Some more highlights:
  • Eli tried to poorly seduce some of the tourist girls at the hostel (presumably literally going into the girl's bedroom and propositioning them, since hostels don't usually have that much going on besides beds) and literally said they wouldn't "put out"; he literally took stealth photos of them so he could try to jack off to them later. Clearly our "Playboy" is a gentleman.
  • Paradoxically, Jace probably saved this exceptional individual's life from his own idiotic mistakes: Eli said Jace specifically instructed him to both bring a compass and leave a trail behind, so he wouldn't get lost.

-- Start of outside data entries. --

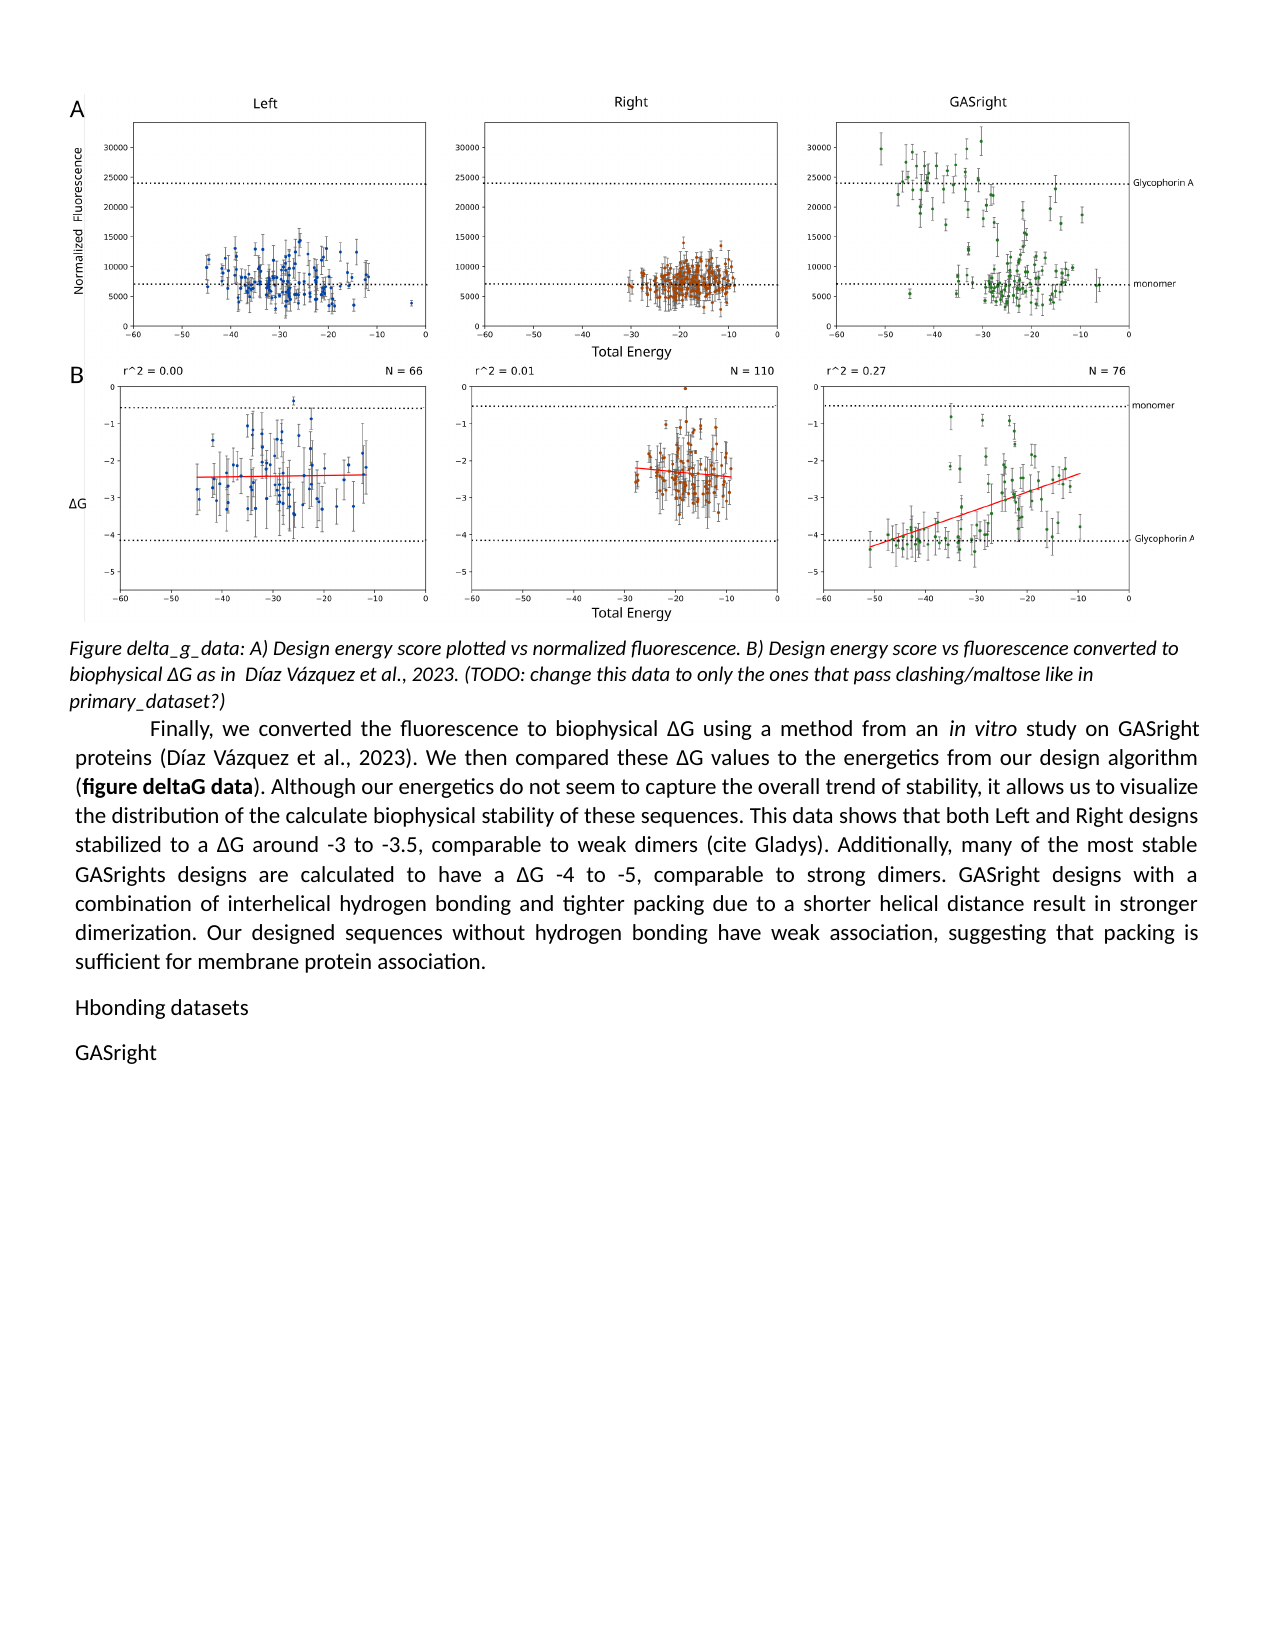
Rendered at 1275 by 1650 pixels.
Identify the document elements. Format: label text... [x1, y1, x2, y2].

text Finally, we converted the fluorescence to biophysical ΔG using a method from an in vitro study on GASright proteins (Díaz Vázquez et al., 2023). We then compared these ΔG values to the energetics from our design algorithm (figure deltaG data). Although our energetics do not seem to capture the overall trend of stability, it allows us to visualize the distribution of the calculate biophysical stability of these sequences. This data shows that both Left and Right designs stabilized to a ΔG around -3 to -3.5, comparable to weak dimers (cite Gladys). Additionally, many of the most stable GASrights designs are calculated to have a ΔG -4 to -5, comparable to strong dimers. GASright designs with a combination of interhelical hydrogen bonding and tighter packing due to a shorter helical distance result in stronger dimerization. Our designed sequences without hydrogen bonding have weak association, suggesting that packing is sufficient for membrane protein association. [75, 75, 1200, 975]
picture [69, 94, 1194, 622]
text GASright [75, 1038, 1200, 1066]
text Hbonding datasets [75, 993, 1200, 1021]
text Figure delta_g_data: A) Design energy score plotted vs normalized fluorescence. B) Design energy score vs fluorescence converted to biophysical ΔG as in Díaz Vázquez et al., 2023. (TODO: change this data to only the ones that pass clashing/maltose like in primary_dataset?) [69, 622, 1194, 713]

This is really basic survival/hiking shit that Jace would know from his military obsession or from his older brother Robert, who we know is "into" hiking (the guy backpacked across Europe) Since Eli was smoking Hashish while wandering around - especially given that excessive weed causes drymouth, and the desert is, well, dry, so dehydration would be an even greater problem than usual - we are looking at yet another near-death experience for Eli. How many is that again? Is anyone keeping score?
  • The entire time wandering the desert, Eli was so stoned out of his mind, the paranoia got to him; he spent the entire time thinking Gamerfood assassins were hiding behind each bush and sand dune armed with sniper rifles, waiting in ambush.
It's like a modern day Fear and Loathing in Las Vegas crossed with Homer's Odyssey.
At this stage I can't help but wonder if Jehovah himself is keeping an eye out for lil' faggot-killer. I mean, I know we live in a connected society and Israel is a first-world country (mostly) and all, but come on, how many people can get away with wandering around in a desert for 8 hours, while high, in a country where they don't speak the language, probably without supplies beyond a baggie of weed, a keffiyeh and a compass? Like, in my life I've done some dumb shit like walk through a foreign city while drunk and blind in one eye (#BritishLAD), but still - how is Eli not fucking dead?
 
At this stage I can't help but wonder if Jehovah himself is keeping an eye out for lil' faggot-killer. I mean, I know we live in a connected society and Israel is a first-world country (mostly) and all, but come on, how many people can get away with wandering around in a desert for 8 hours, while high, in a country where they don't speak the language, probably without supplies beyond a baggie of weed, a keffiyeh and a compass? Like, in my life I've done some dumb shit like walk through a foreign city while drunk and blind in one eye (#BritishLAD), but still - how is Eli not fucking dead?
To give you an informative but probably very boring and anticlimactic answer, the actual dangers were pretty much already accounted for by Jace. Jace "ordered" him to bring a compass and leave a trail, so it stands to reason he probably told him to bring sufficient water/food for a few hours too. High as fuck or not, the only way he could actually have died is if he completely disregarded Jace's instructions, or if he did something ridiculously stupid like try to parkour cartwheel down a hill (even then those photos made the terrain look really smooth and flat, no natural hazards really) or if there actually WERE Islamo-snipers hiding in the bushes.

Creating a new thread for this due to the overwhelming demand for separating updates into smaller threads as expressed in this thread.

From now on, all Operation Tupacalypse updates should be posted as seperate threads, with this tag.
 
Ostatnio edytowane przez moderatora:
Damn, those are some pretty landscapes. To think that they're in one of the most culturally and religiously significant places in the world. For most people it would a fascinating experience. To think Eli is just putzing around belligerently and disrespecting the locals. What a waste.
 
How in the world has he made it down to Mount Ramon? What was his last known location? He must have taken a bus or something. How did he find/pay for the tourist group?

So so many new questions from this latest update! I wonder if he's actually tying to get to the Pyramids. Can't wait for updates.